From the records below, copy out each line that has the word "index".

Task inputs Block Start

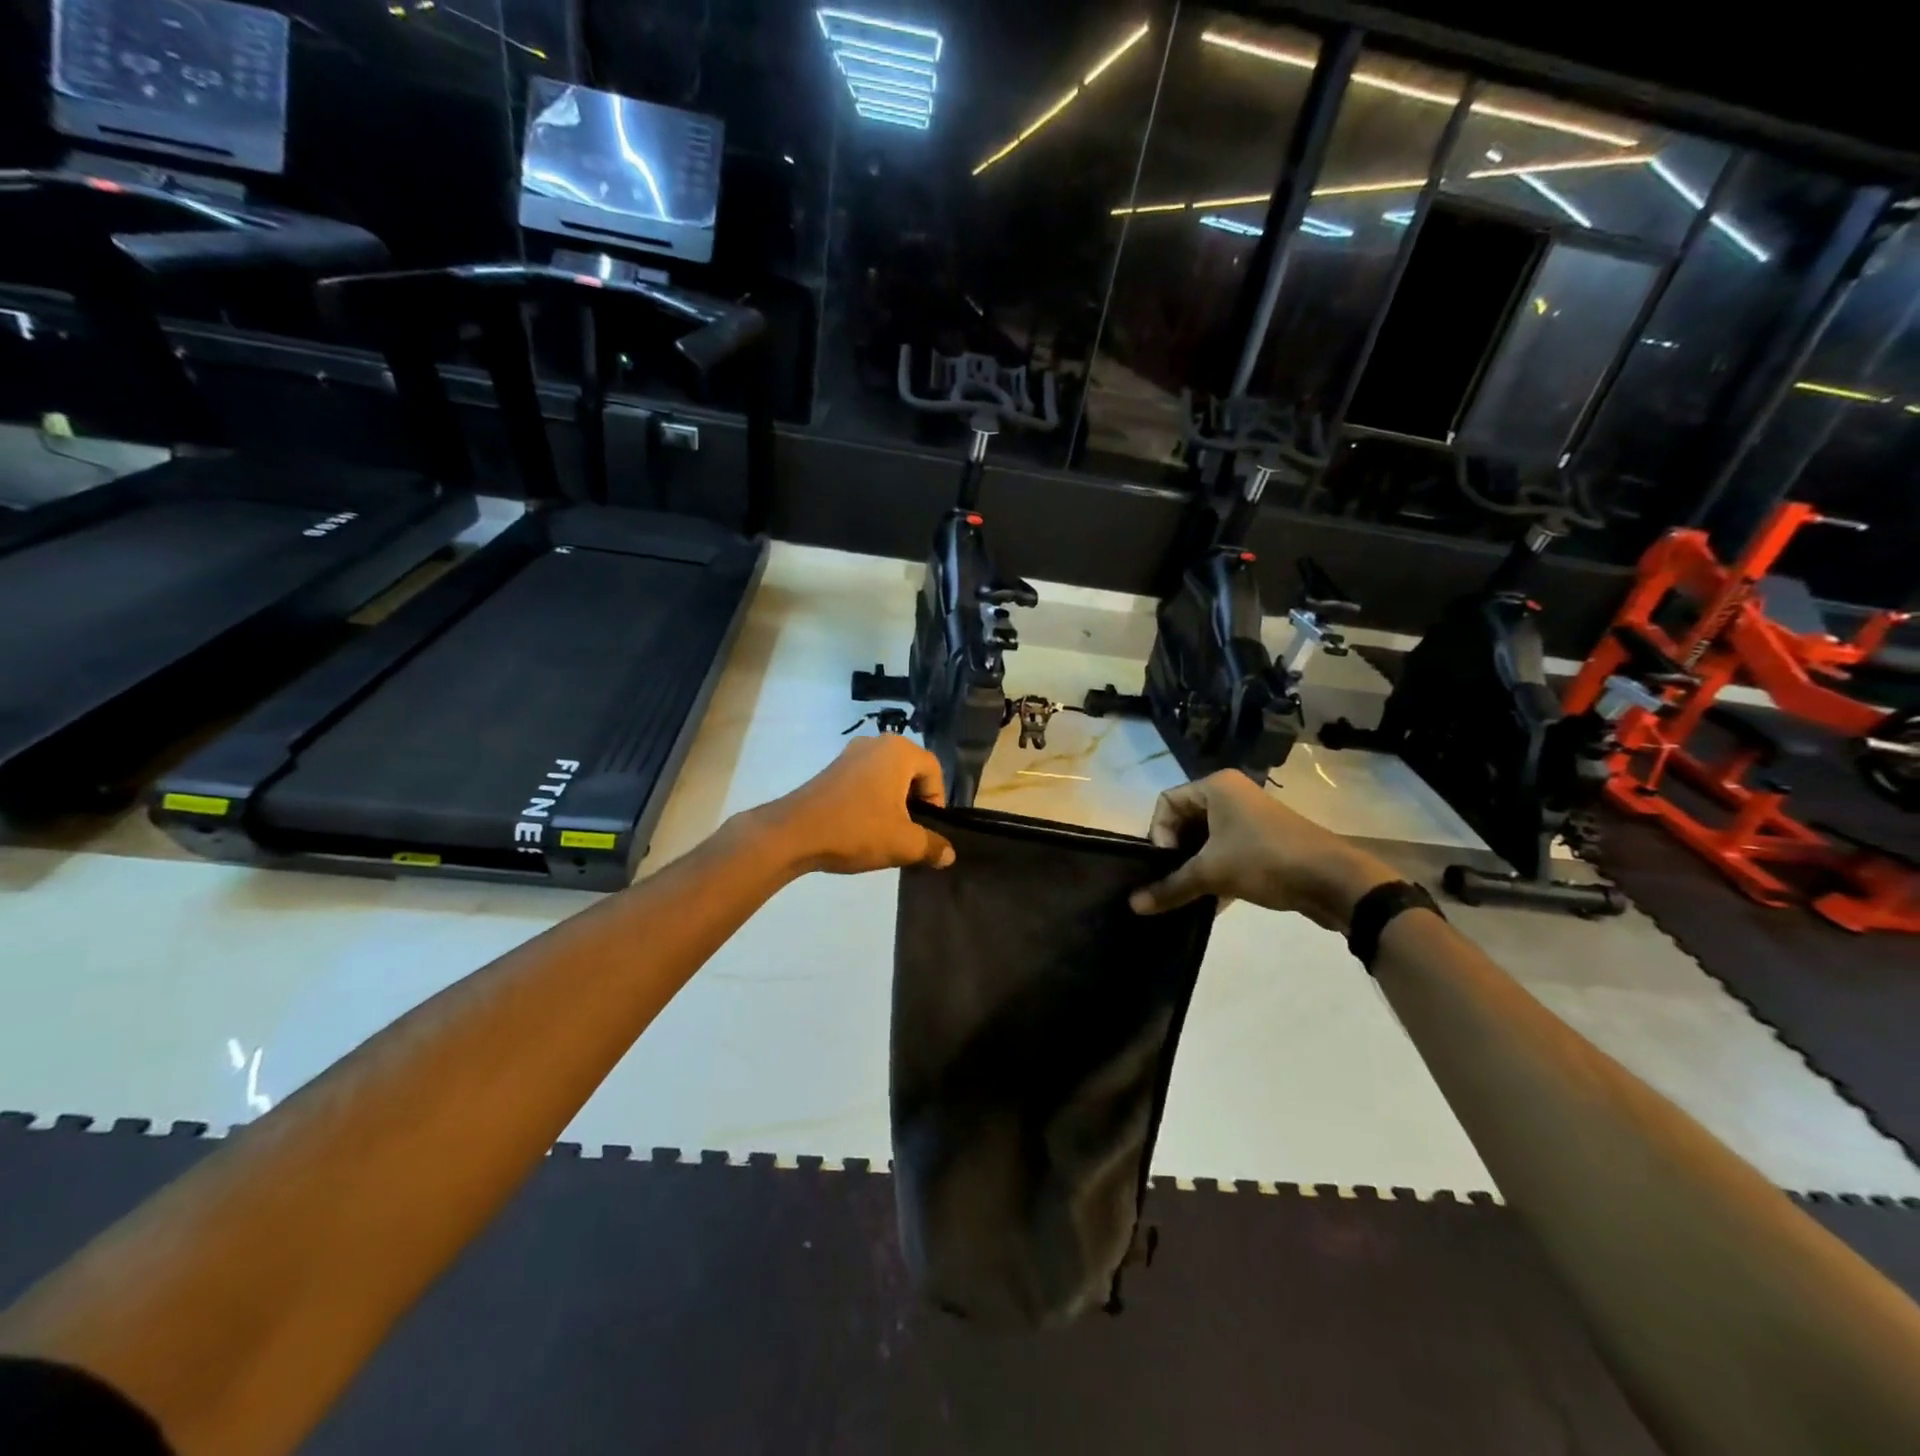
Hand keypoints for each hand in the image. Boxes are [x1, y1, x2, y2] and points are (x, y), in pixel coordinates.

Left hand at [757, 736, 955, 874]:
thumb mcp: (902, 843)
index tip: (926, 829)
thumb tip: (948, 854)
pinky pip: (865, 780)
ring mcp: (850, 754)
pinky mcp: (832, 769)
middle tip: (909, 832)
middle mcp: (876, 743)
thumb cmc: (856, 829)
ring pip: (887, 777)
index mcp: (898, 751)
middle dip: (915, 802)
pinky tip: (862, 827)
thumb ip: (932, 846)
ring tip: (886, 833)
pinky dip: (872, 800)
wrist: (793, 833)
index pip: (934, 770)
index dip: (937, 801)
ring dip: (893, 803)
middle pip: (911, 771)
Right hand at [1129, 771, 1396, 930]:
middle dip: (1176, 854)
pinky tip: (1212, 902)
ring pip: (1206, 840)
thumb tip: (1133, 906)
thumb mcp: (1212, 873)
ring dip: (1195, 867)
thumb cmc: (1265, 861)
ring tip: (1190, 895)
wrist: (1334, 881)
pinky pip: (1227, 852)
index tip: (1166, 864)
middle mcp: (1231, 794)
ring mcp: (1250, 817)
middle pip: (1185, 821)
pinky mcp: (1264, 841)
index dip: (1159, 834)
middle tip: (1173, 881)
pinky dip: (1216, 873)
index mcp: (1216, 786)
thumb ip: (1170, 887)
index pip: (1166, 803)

Task inputs Block End

● **Response to the task**:
index tip: (926, 829)
index mcp: (898, 751)
index pip: (934, 770)
index dip: (937, 801)
index tip: (1166, 864)
index dip: (1159, 834)
index mcp: (1216, 786)
index pip: (1166, 803)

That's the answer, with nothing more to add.